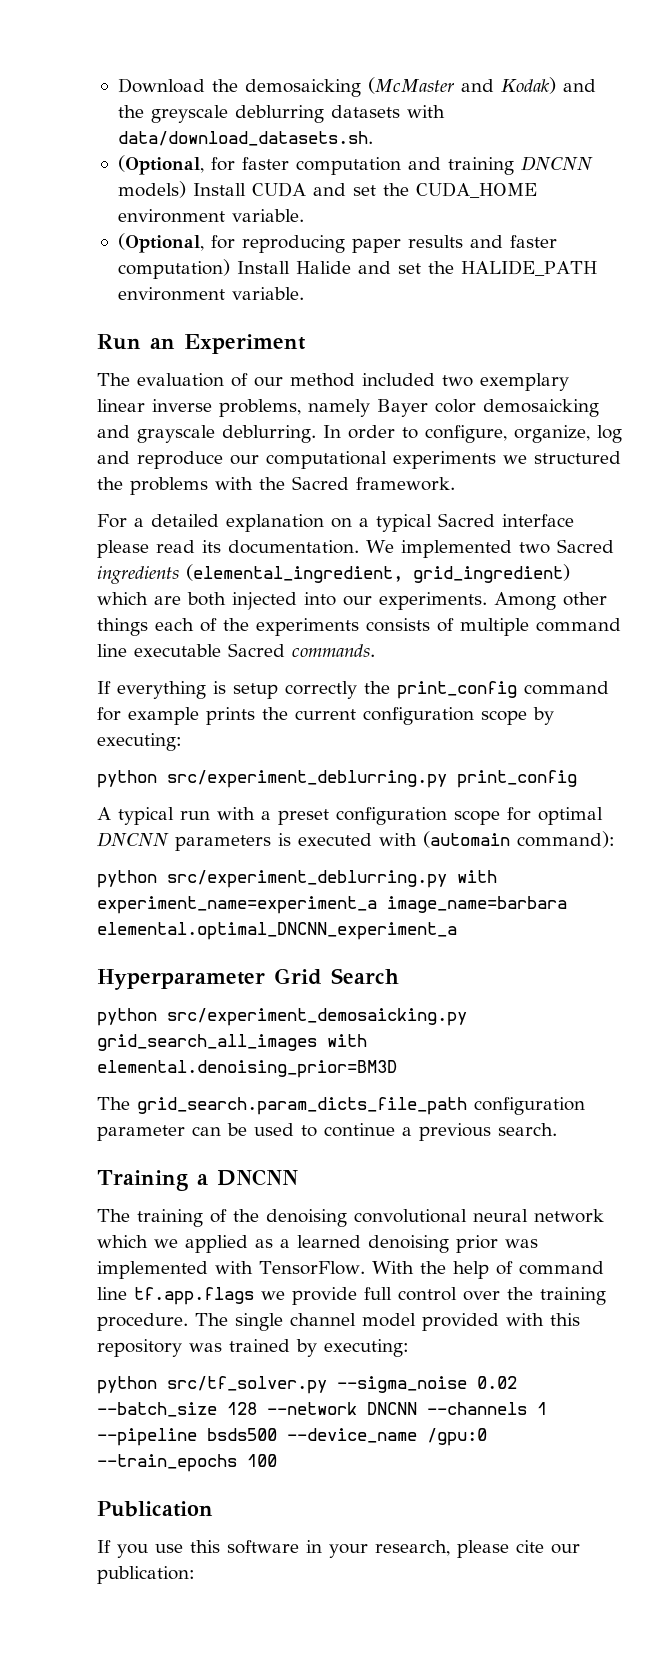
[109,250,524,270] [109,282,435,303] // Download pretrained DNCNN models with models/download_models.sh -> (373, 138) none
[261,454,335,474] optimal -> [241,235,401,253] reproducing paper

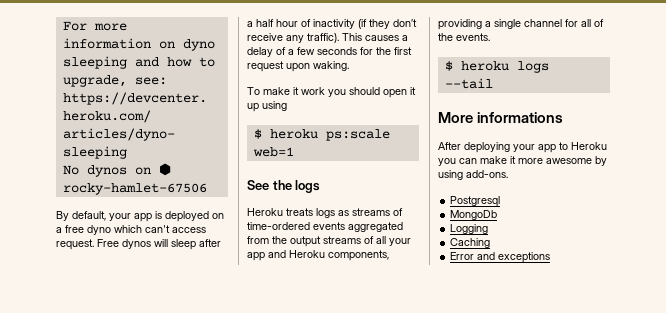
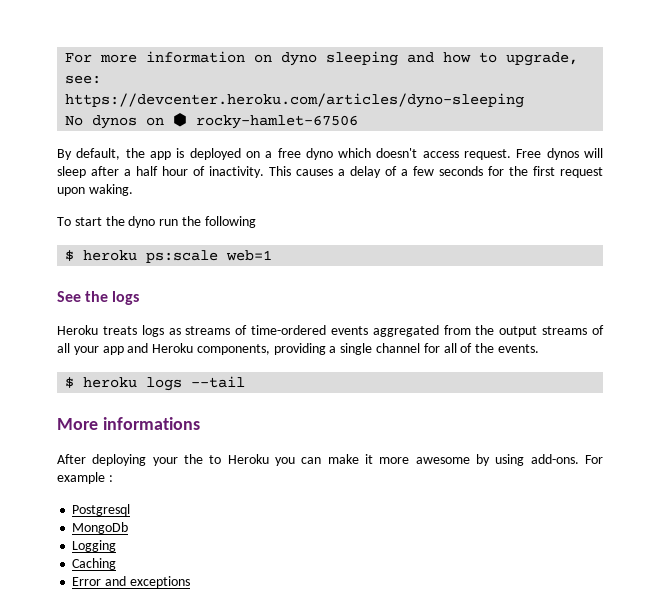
[109,213,131,221] your -> [125,148,145,158] the
[145,225,170,233] can't -> [376,148,418,158] doesn't
[313,19,417,29] [247,33,339,43] inactivity (if they don’t receive any traffic). -> [209,166,264,178] inactivity.
[263,87,416,98] [247,101,287,112] make it work you should open it up using -> [74,216,256,228] start the dyno run the following
[538,144,556,153] app -> [184,454,203,464] the
(508, 174) none -> [584,455,603,464] [57,472,113,484] For example :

TASK BRIEF
In the records above, find the line containing "[263,87,416,98] [247,101,287,112] make"; please retype it and every line after it through the last line, exactly and with nothing else.

EXERCISE RESULT
[263,87,416,98] [247,101,287,112] make it work you should open it up using -> [74,216,256,228] start the dyno run the following
[538,144,556,153] app -> [184,454,203,464] the
(508, 174) none -> [584,455,603,464] [57,472,113,484] For example :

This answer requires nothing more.